The facts in the present case relate not to a written confidentiality agreement between Engineer A and Engineer A’s client but instead to a court-approved settlement agreement requiring confidentiality. Also, the facts of this case do not suggest Engineer A’s technical concerns involved matters of urgency or imminent harm to the public health and safety.

It is true that a professional engineer has an obligation to hold paramount the public health, safety and welfare under the NSPE Code of Ethics and under many state licensing board rules of professional conduct. At the same time, when a professional engineer submits to the judicial branch of government, the professional engineer is bound by those rules as well. An order or a ruling by a judge is a serious matter, has the force of law, and must be adhered to under penalty of law. Courts hear individual cases involving parties in litigation and seek to reach a result that serves justice. At times, in order to reach a result that serves justice for one or more parties involved in the litigation, the court will order the record to be sealed. More often, legal cases and controversies are settled before a court verdict, with the parties agreeing to adhere to strict confidentiality of the record and the settlement. These are not decisions to which the professional engineer is an actual party, but that professional engineers are required to adhere to as a matter of law.

While the Board must conclude that Engineer A has an ethical obligation to maintain the confidentiality of her forensic engineering report, as noted in Case 13-9, there may also be constructive alternatives for Engineer A to explore. Those could include the identification of salient technical issues involving the public health and safety and the development of an unrelated paper or article that explains Engineer A’s technical concerns without revealing specific and identifiable facts and circumstances that would compromise the settlement agreement involving Client Y. While this may be difficult because of the possible need to specifically identify the context upon which Engineer A’s technical issues are based, it is the Board’s view that this approach would be a reasonable middle ground for Engineer A to pursue and which would fulfill her ethical responsibilities both to the public and to the client.

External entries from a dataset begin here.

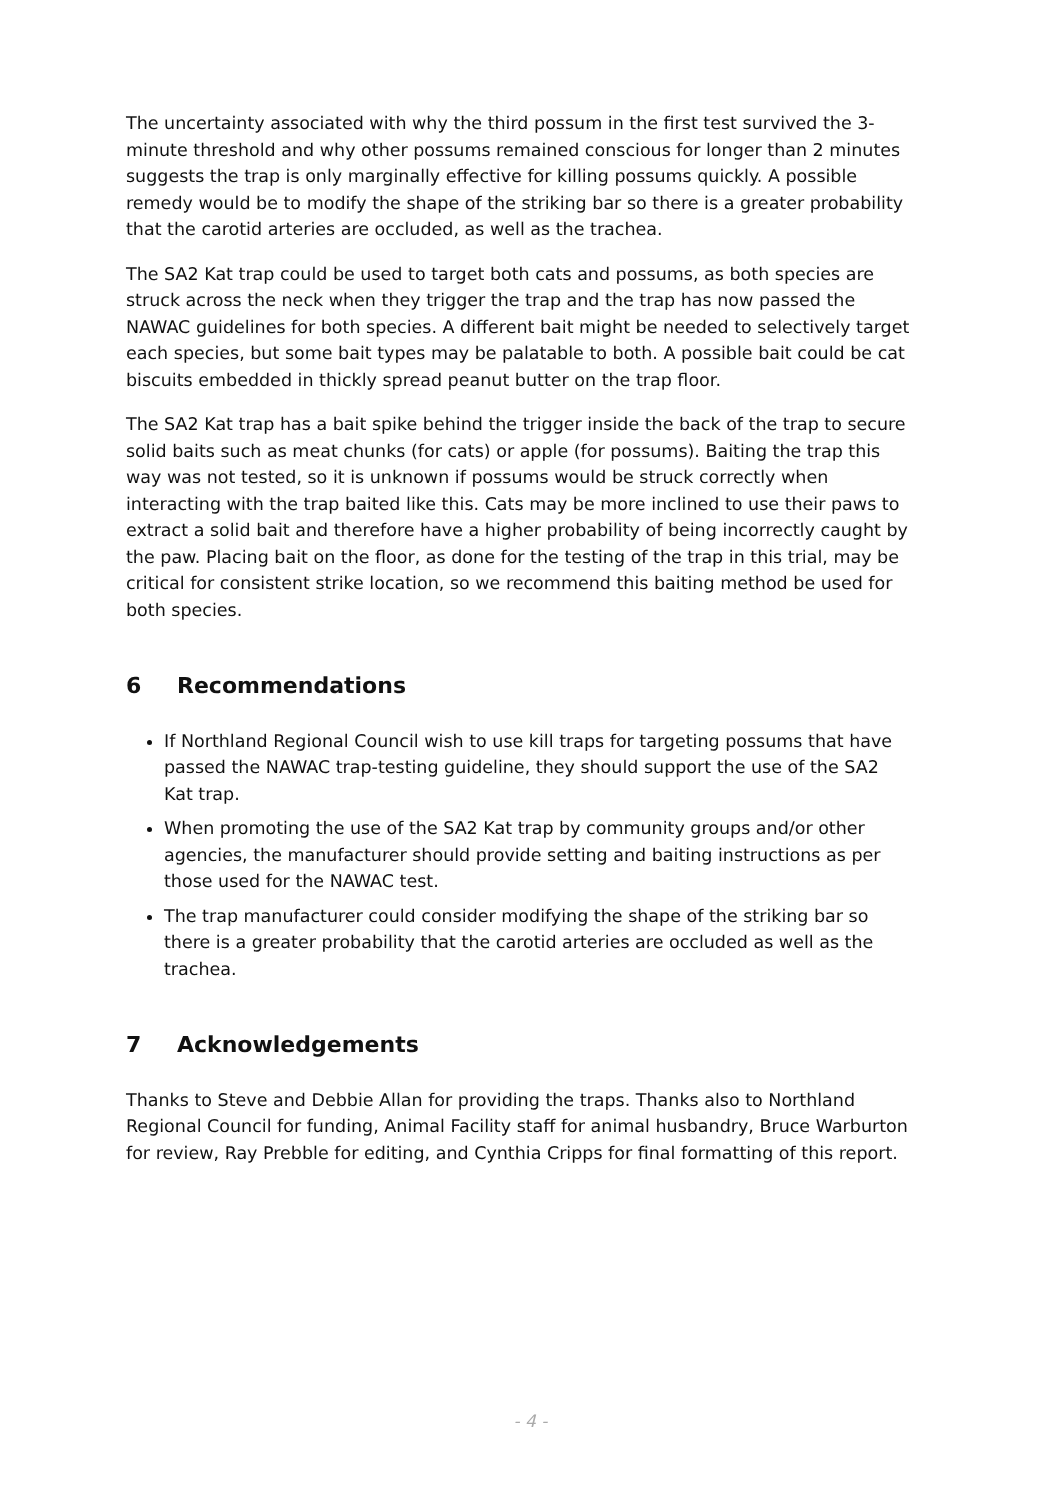The uncertainty associated with why the third possum in the first test survived the 3-minute threshold and why other possums remained conscious for longer than 2 minutes suggests the trap is only marginally effective for killing possums quickly. A possible remedy would be to modify the shape of the striking bar so there is a greater probability that the carotid arteries are occluded, as well as the trachea.
The SA2 Kat trap could be used to target both cats and possums, as both species are struck across the neck when they trigger the trap and the trap has now passed the NAWAC guidelines for both species. A different bait might be needed to selectively target each species, but some bait types may be palatable to both. A possible bait could be cat biscuits embedded in thickly spread peanut butter on the trap floor.
The SA2 Kat trap has a bait spike behind the trigger inside the back of the trap to secure solid baits such as meat chunks (for cats) or apple (for possums). Baiting the trap this way was not tested, so it is unknown if possums would be struck correctly when interacting with the trap baited like this. Cats may be more inclined to use their paws to extract a solid bait and therefore have a higher probability of being incorrectly caught by the paw. Placing bait on the floor, as done for the testing of the trap in this trial, may be critical for consistent strike location, so we recommend this baiting method be used for both species.
6 Recommendations
If Northland Regional Council wish to use kill traps for targeting possums that have passed the NAWAC trap-testing guideline, they should support the use of the SA2 Kat trap.
When promoting the use of the SA2 Kat trap by community groups and/or other agencies, the manufacturer should provide setting and baiting instructions as per those used for the NAWAC test.
The trap manufacturer could consider modifying the shape of the striking bar so there is a greater probability that the carotid arteries are occluded as well as the trachea.
7 Acknowledgements
Thanks to Steve and Debbie Allan for providing the traps. Thanks also to Northland Regional Council for funding, Animal Facility staff for animal husbandry, Bruce Warburton for review, Ray Prebble for editing, and Cynthia Cripps for final formatting of this report.
- 4 -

NSPE Code of Ethics References: 

II.1.

Engineers shall hold paramount the safety, health, and welfare of the public.

II.1.a.

If engineers' judgment is overruled under circumstances that endanger life or property, they shall notify their employer or client and such other authority as may be appropriate.

Subject Reference: 
Duty to the Public

III.2.a.

Engineers are encouraged to participate in civic affairs; career guidance for youths; and work for the advancement of the safety, health, and well-being of their community.

Subject Reference: 
Community Service/Civic Affairs
Duty to the Public

III.4.

Engineers shall not disclose, without consent, confidential information concerning the business affairs or technical processes of any present or former client or employer, or public body on which they serve.

Subject Reference: 
Confidential Information
Conclusion: 

Engineer A has an ethical obligation to maintain the confidentiality of the forensic engineering report. Engineer A may also explore an alternative path to identify the technical issues involved, such as further research that explains her technical concerns without revealing specific and identifiable facts and circumstances that would compromise the settlement agreement involving Client Y.